Required actions
1. Decide whether each statement agrees with the Tower of Brahma passage, answering yes or no and quoting the deciding words: (a) Edouard Lucas invented the puzzle in 1883. (b) The passage states that Lucas invented the legend himself. (c) At one move per second with the fewest moves, the priests would need roughly 585 billion years.
2. Write out everything in the Tower of Brahma passage from "There are many" down to "move per day.", replacing "monks" with "hermits".
3. According to the Tower of Brahma passage, how old is the universe currently?

Supplied text
The puzzle was invented by the French mathematician Edouard Lucas in 1883. There is a legend about an Indian temple which contains a large room with three time-worn posts in it surrounded by 64 golden discs. The priests of Brahma, acting out the command of an ancient prophecy, have been moving these discs, in accordance with the rules of the puzzle. According to the legend, when the last move of the puzzle is completed, the world will end. The puzzle is therefore also known as the Tower of Brahma puzzle. It is not clear whether Lucas invented this legend or was inspired by it.

If the legend were true, and if the priests were able to move discs at a rate of 1 per second, using the smallest number of moves, it would take them 2⁶⁴ − 1 seconds or roughly 585 billion years.^[1] The universe is currently about 13.7 billion years old.

There are many variations on this legend. For instance, in some tellings, the temple is a monastery and the priests are monks. The temple or monastery may be said to be in different parts of the world - including Hanoi, Vietnam, and may be associated with any religion. In some versions, other elements are introduced, such as the fact that the tower was created at the beginning of the world, or that the priests or monks may make only one move per day.

Entries provided

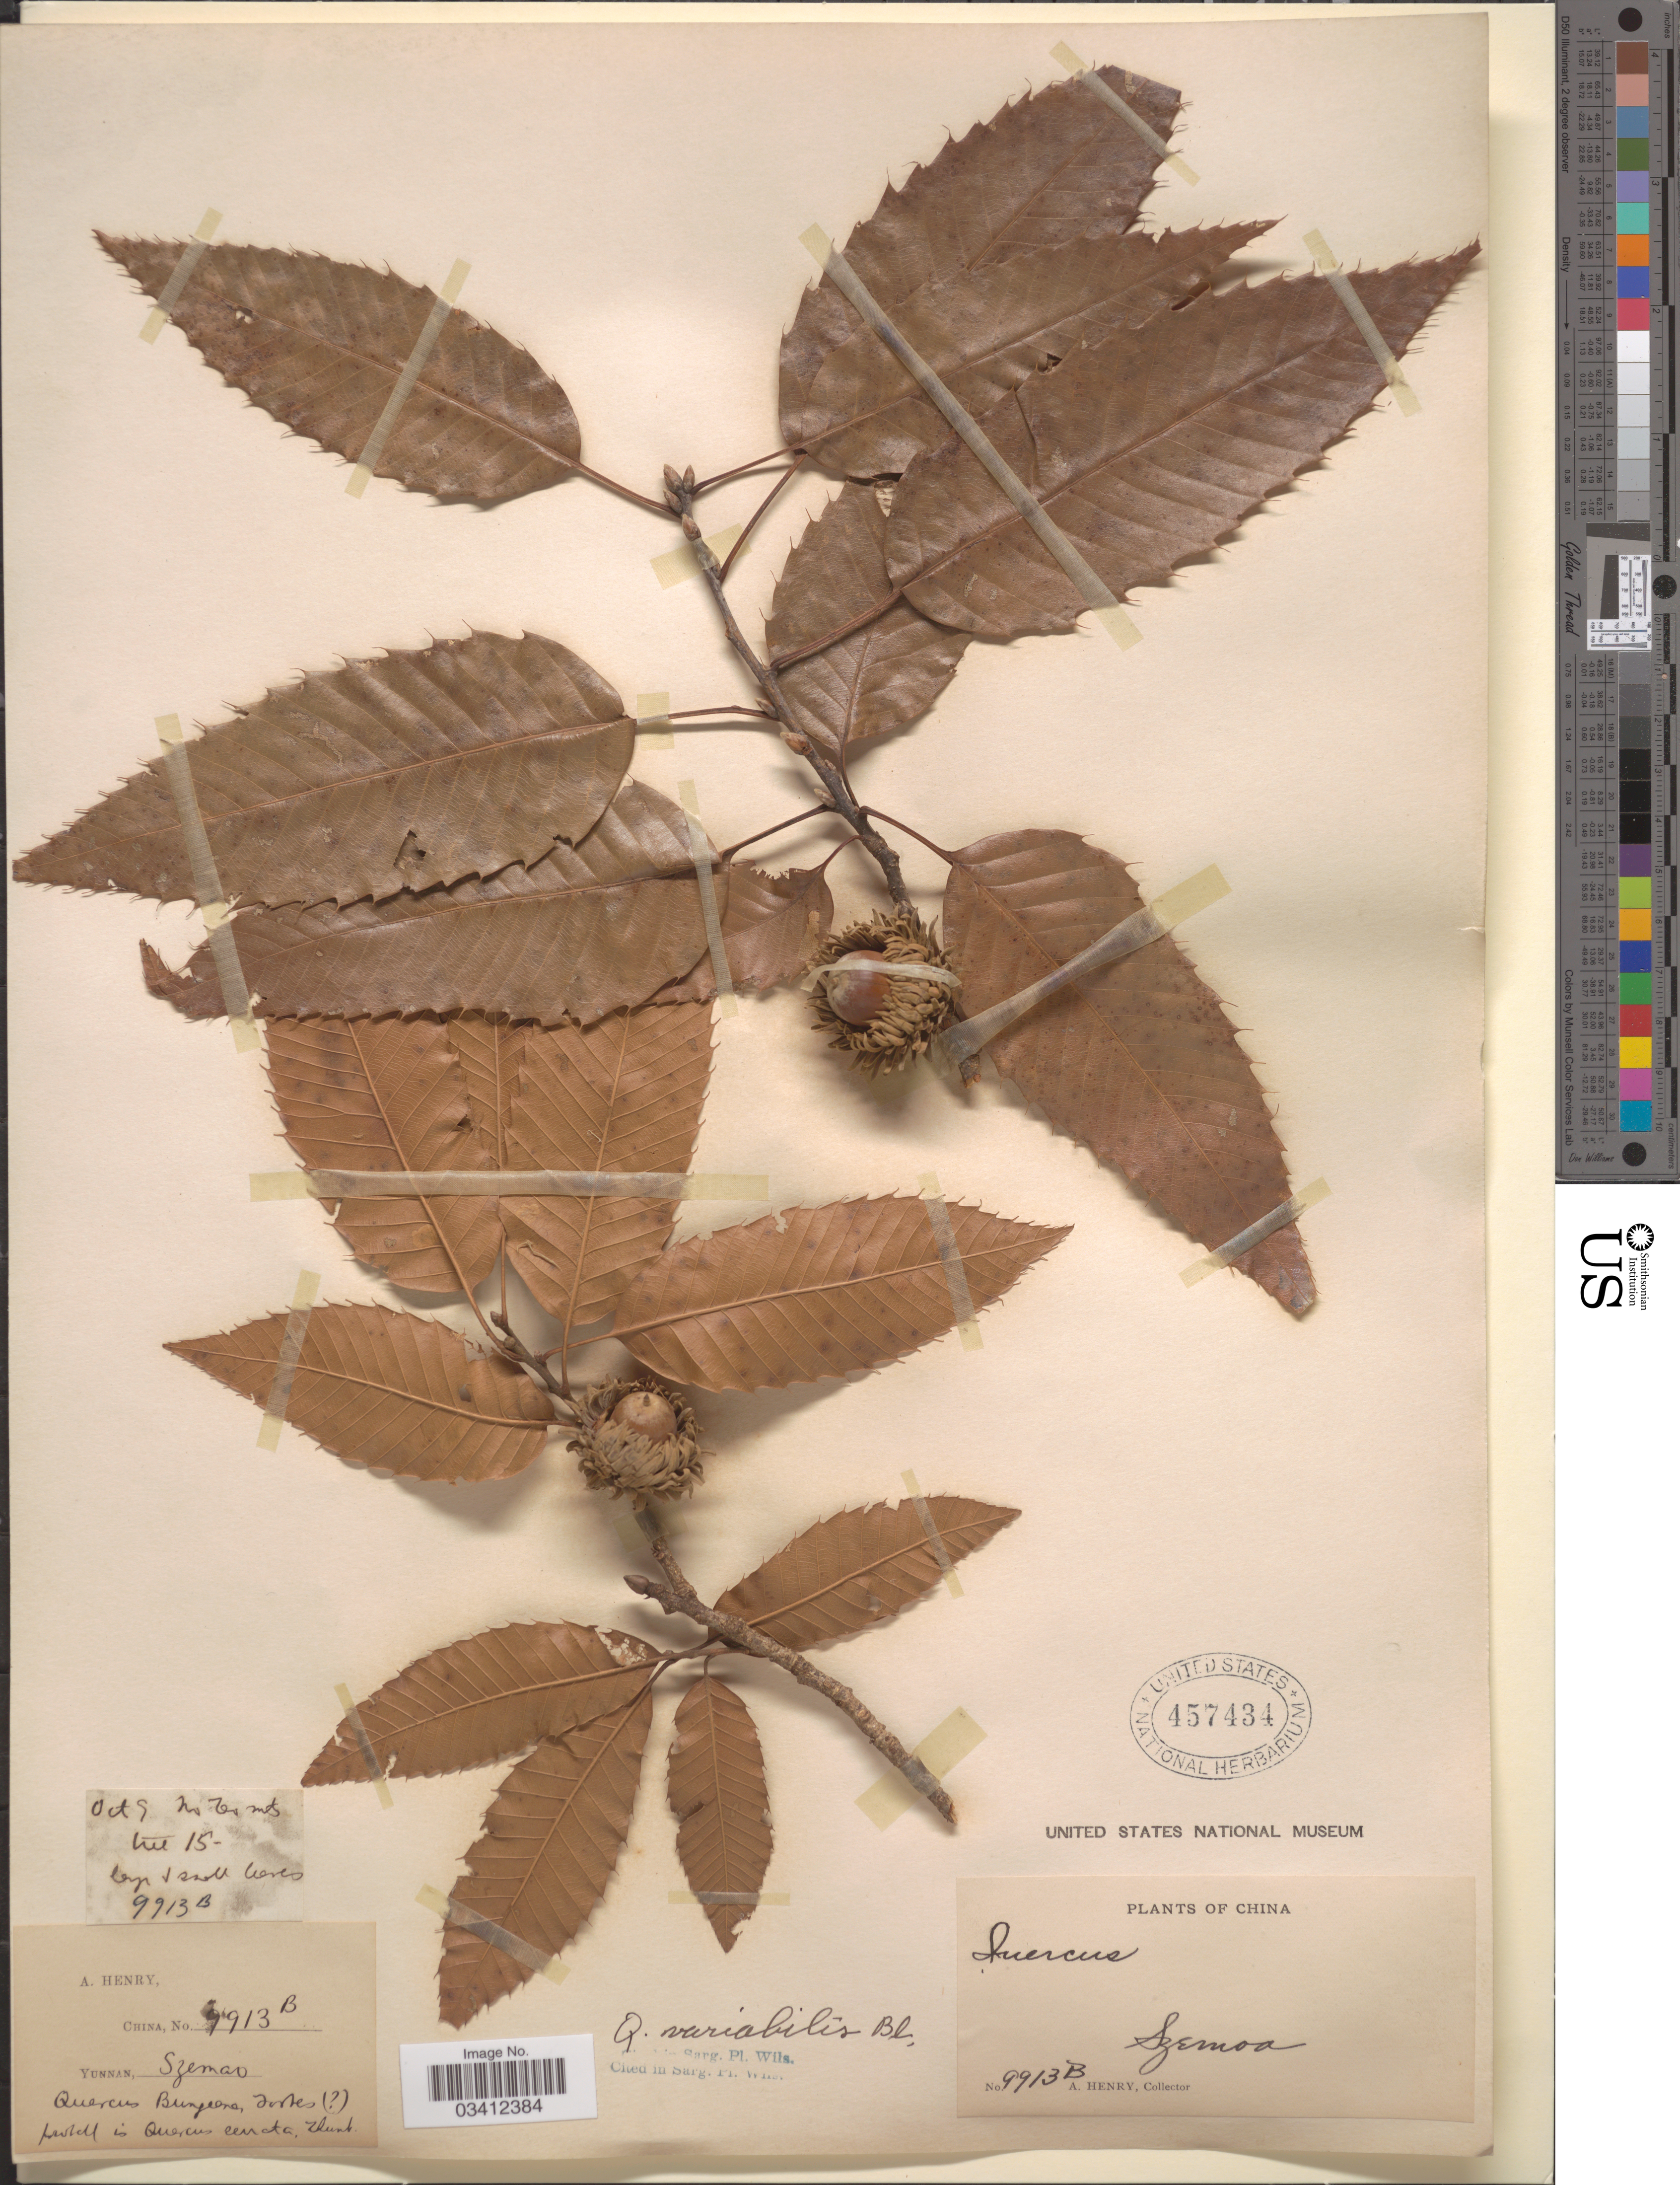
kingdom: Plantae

* * *

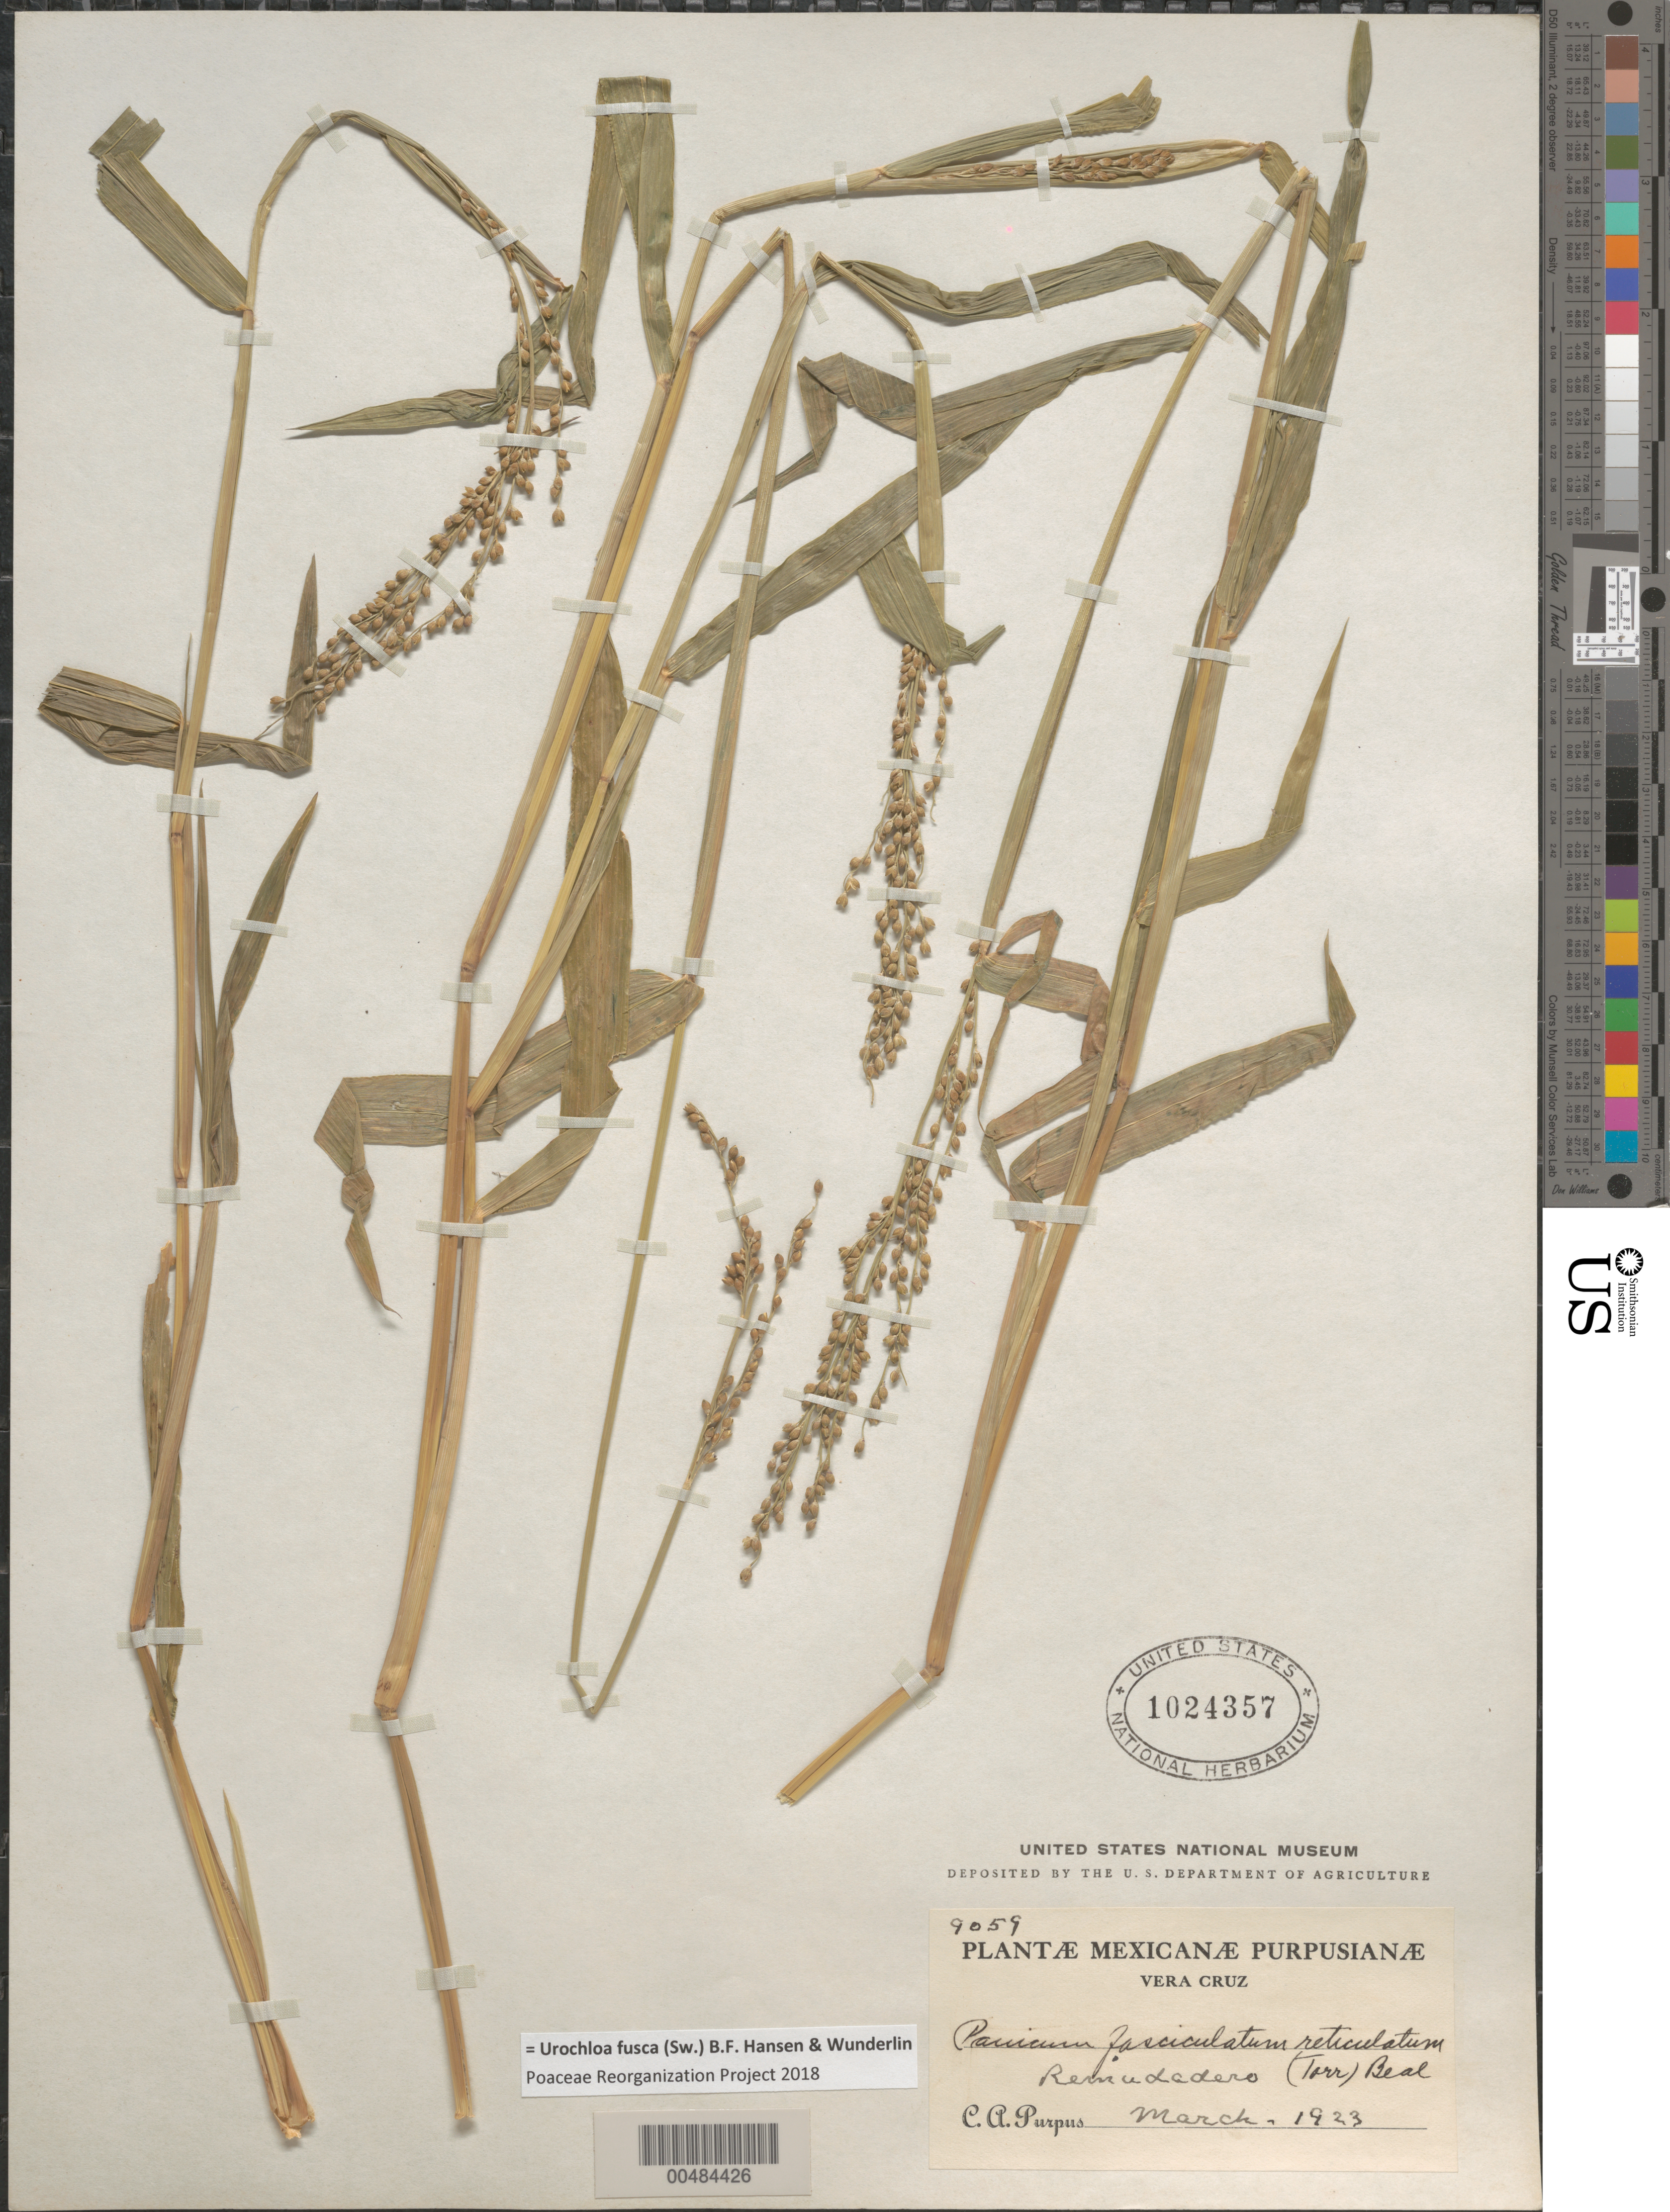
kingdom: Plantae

Responses per task
1.
(a) Yes: "The puzzle was invented by the French mathematician Edouard Lucas in 1883."
(b) No: "It is not clear whether Lucas invented this legend or was inspired by it."
(c) Yes: "it would take them 2⁶⁴ − 1 seconds or roughly 585 billion years"

2.
There are many variations on this legend. For instance, in some tellings, the temple is a monastery and the priests are hermits. The temple or monastery may be said to be in different parts of the world - including Hanoi, Vietnam, and may be associated with any religion. In some versions, other elements are introduced, such as the fact that the tower was created at the beginning of the world, or that the priests or hermits may make only one move per day.

3. About 13.7 billion years.